EDITORIAL: Earlier this week, the Public Accounts Committee of the National Assembly of Pakistan was told that a paltry sum of Rs7 billion has been recovered against the outstanding Gas Infrastructure Development Cess (GIDC) of Rs459 billion. In times of tight fiscal constraints, there is not enough money for requisite gas infrastructure.
However, the matter of collecting long pending GIDC amount is of utmost importance. But, in contrast to what happened in its earlier days of collection of this levy, the sum should not be thrown into the fiscal black hole; it has to be rather used for its defined purposes.
GIDC was first introduced in 2011. It was the brainchild of the then petroleum minister, Dr. Asim Hussain. Unfortunately, however, it could never be implemented or imposed in letter and spirit. The thought process was that the gas deficient provinces could be brought at the level of gas surplus provinces through building infrastructure and providing implicit cross subsidy.
And, it could be made possible by collecting cess on indigenous gas from consumers (excluding domestic consumers). Had the GIDC law been implemented in letter and spirit, there would have been no need of WACOG (weighted average cost of gas).
The idea was to use the cess for developing gas infrastructure development projects such as Iran- Pakistan pipeline project, Turkmenistan Afghanistan Pakistan India (TAPI) pipeline project, LNG or other projects, or for price equalization of other imported alternative fuels such as LPG. In today’s context, LNG terminals or North-South pipeline can be developed using GIDC funds. Imported LNG can be cross-subsidized.
When the GIDC was imposed in 2011, the cess was a small amount (Rs13/mmbtu). The amount was too low and there was no issue. Later it was increased to around Rs50/mmbtu. People noticed it. And the factories in Sindh and KP challenged it in the court of law. The GIDC was struck down by courts on the basis that money bill cannot be passed alone through parliament as it has to be routed through Senate as well.
Later, in PML-N government’s tenure, the then government issued an ordinance on GIDC, the Gas Infrastructure Development Cess Act, 2015. However, this could not be ratified by the parliament and lapsed. Later, the bill was passed using the required legal route and enacted as the Gas Infrastructure Development Cess Act, 2015.
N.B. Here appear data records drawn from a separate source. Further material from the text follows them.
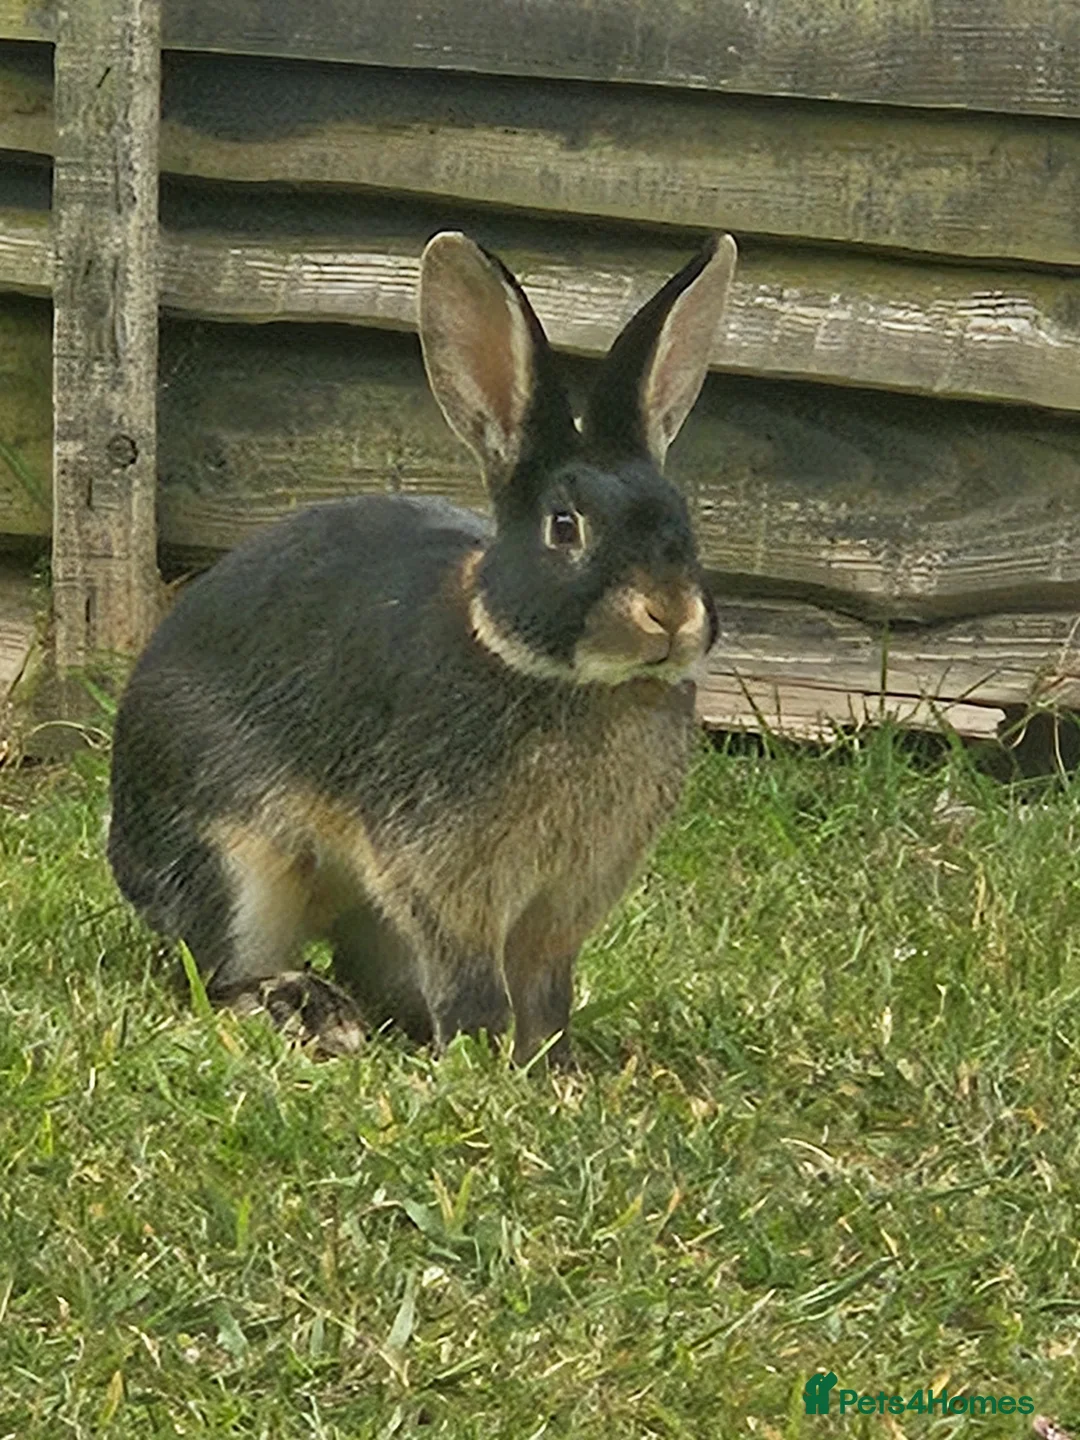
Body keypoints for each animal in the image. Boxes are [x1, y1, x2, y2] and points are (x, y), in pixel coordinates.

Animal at [107, 228, 737, 1064]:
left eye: (681, 522)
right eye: (564, 526)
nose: (668, 613)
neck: (557, 674)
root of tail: (125, 853)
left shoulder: (560, 903)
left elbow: (546, 985)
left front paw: (553, 1066)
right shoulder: (445, 877)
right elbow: (473, 974)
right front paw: (484, 1054)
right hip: (236, 864)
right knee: (218, 970)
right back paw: (311, 1011)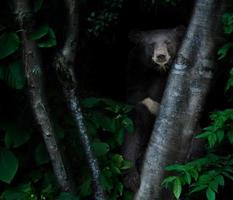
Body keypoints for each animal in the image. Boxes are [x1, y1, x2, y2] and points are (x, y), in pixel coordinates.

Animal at [123, 26, 185, 191]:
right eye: (151, 44)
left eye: (168, 42)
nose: (161, 56)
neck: (156, 74)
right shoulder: (137, 96)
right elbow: (132, 134)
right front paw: (131, 179)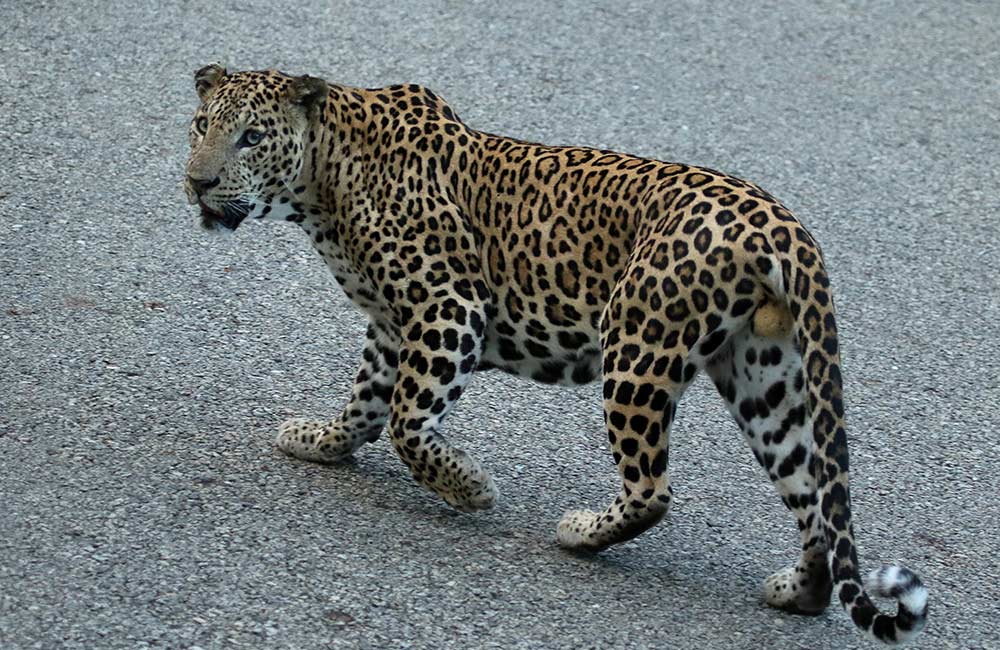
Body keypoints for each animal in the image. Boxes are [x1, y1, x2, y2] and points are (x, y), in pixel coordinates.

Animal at [184, 63, 924, 640]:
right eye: (200, 126)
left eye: (252, 137)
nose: (198, 182)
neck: (324, 181)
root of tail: (784, 225)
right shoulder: (395, 324)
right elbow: (366, 401)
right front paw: (321, 440)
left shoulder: (448, 306)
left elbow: (405, 419)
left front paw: (468, 486)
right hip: (763, 377)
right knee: (814, 500)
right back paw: (798, 592)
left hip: (637, 348)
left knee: (653, 489)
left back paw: (581, 532)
However, there was a subtle but significant change from the earlier Ordinance, i.e., omission of the interprovincial disparity. That move killed half the purpose. The implicit WACOG element was omitted. And today the absence of WACOG is haunting the gas sector and raising questions on its sustainability.
The cross-subsidy element of RLNG (mainly for Punjab) through cess collection is not possible under GIDC collection. However, the amount collected can still be used for gas infrastructure development. The amount was supposed to be ring-fenced for the said use. But that never happened.
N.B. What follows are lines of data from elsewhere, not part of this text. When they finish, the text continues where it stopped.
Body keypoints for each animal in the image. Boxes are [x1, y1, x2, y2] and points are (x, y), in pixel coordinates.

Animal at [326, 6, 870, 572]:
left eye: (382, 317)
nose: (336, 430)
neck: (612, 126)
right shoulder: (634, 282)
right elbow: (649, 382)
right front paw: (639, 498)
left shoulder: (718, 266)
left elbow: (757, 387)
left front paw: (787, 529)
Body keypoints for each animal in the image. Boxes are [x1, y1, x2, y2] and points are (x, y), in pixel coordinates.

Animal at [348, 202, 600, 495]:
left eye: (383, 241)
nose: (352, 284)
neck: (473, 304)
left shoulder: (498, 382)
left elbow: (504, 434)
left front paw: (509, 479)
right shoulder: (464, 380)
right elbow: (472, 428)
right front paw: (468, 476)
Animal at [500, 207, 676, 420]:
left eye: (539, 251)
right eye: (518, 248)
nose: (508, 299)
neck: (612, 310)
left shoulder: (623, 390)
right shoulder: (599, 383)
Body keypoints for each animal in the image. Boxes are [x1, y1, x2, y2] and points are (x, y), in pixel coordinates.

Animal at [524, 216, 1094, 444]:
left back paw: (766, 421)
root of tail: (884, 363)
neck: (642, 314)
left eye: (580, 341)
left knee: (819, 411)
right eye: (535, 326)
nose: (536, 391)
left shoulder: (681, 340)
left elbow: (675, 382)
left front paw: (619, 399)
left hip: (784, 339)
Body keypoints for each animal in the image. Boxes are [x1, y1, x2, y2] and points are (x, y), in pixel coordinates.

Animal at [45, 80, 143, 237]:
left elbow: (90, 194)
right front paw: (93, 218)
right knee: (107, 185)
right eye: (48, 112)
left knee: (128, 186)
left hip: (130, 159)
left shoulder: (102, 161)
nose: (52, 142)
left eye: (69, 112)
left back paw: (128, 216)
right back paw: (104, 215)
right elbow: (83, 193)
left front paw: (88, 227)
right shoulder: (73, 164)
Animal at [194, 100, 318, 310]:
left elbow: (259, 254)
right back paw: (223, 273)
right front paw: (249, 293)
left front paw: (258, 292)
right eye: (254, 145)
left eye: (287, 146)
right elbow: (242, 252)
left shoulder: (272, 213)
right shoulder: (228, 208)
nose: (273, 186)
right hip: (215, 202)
The industrial and other consumers in Sindh and KP (gas surplus provinces) again went to courts and challenged the GIDC Act. The amount started accruing up and reached over Rs400 billion. Later, in the PTI government’s tenure, the government issued an ordinance to recover 50 percent of the stuck revenues as an-out-of-court settlement. The idea was that the litigation was going to linger the issue and government’s potential revenue would remain stuck.
However, the government was criticized for forgoing half of the amount (over Rs200 billion). The PTI government got cold feet and the ordinance was withdrawn. Resultantly, the ball went back to the court.
The Supreme Court picked up the issue and decided to recover the whole pending amount, albeit in installments, asking the government to start deploying the collected amount for the very said purposes as stated in the Act.
The Supreme Court sorted the legality of the issues. However, the businesses in Sindh and KP went to lower courts to raise technical issues. There are businesses whose prices are regulated, and some of them have passed on the impact of cess to the consumers and haven’t paid anything to the government.
The payable amount for price regulated businesses (till December 2018) was Rs282 billion and Rs134 billion for the deregulated sector. Since the regulated sector has collected the amount from consumers, they should be paying the full amount and late payment surcharge (LPS) as well. Otherwise, it is unjust to the consumers who have paid. These regulated sectors include fertilizer, CNG and power (IPPS and GENCOs).
In case of unregulated sector, some have paid and others have not. The price is market determined and those who have paid are at a disadvantage to those who have not paid. They should be compensated somehow.
Deregulated sectors include industry and captive power plants. It is high time the ball gets rolling on GIDC. The country is short of gas and the infrastructure required is missing. Consumers are paying but government is not getting the due amount. This matter should be resolved on priority.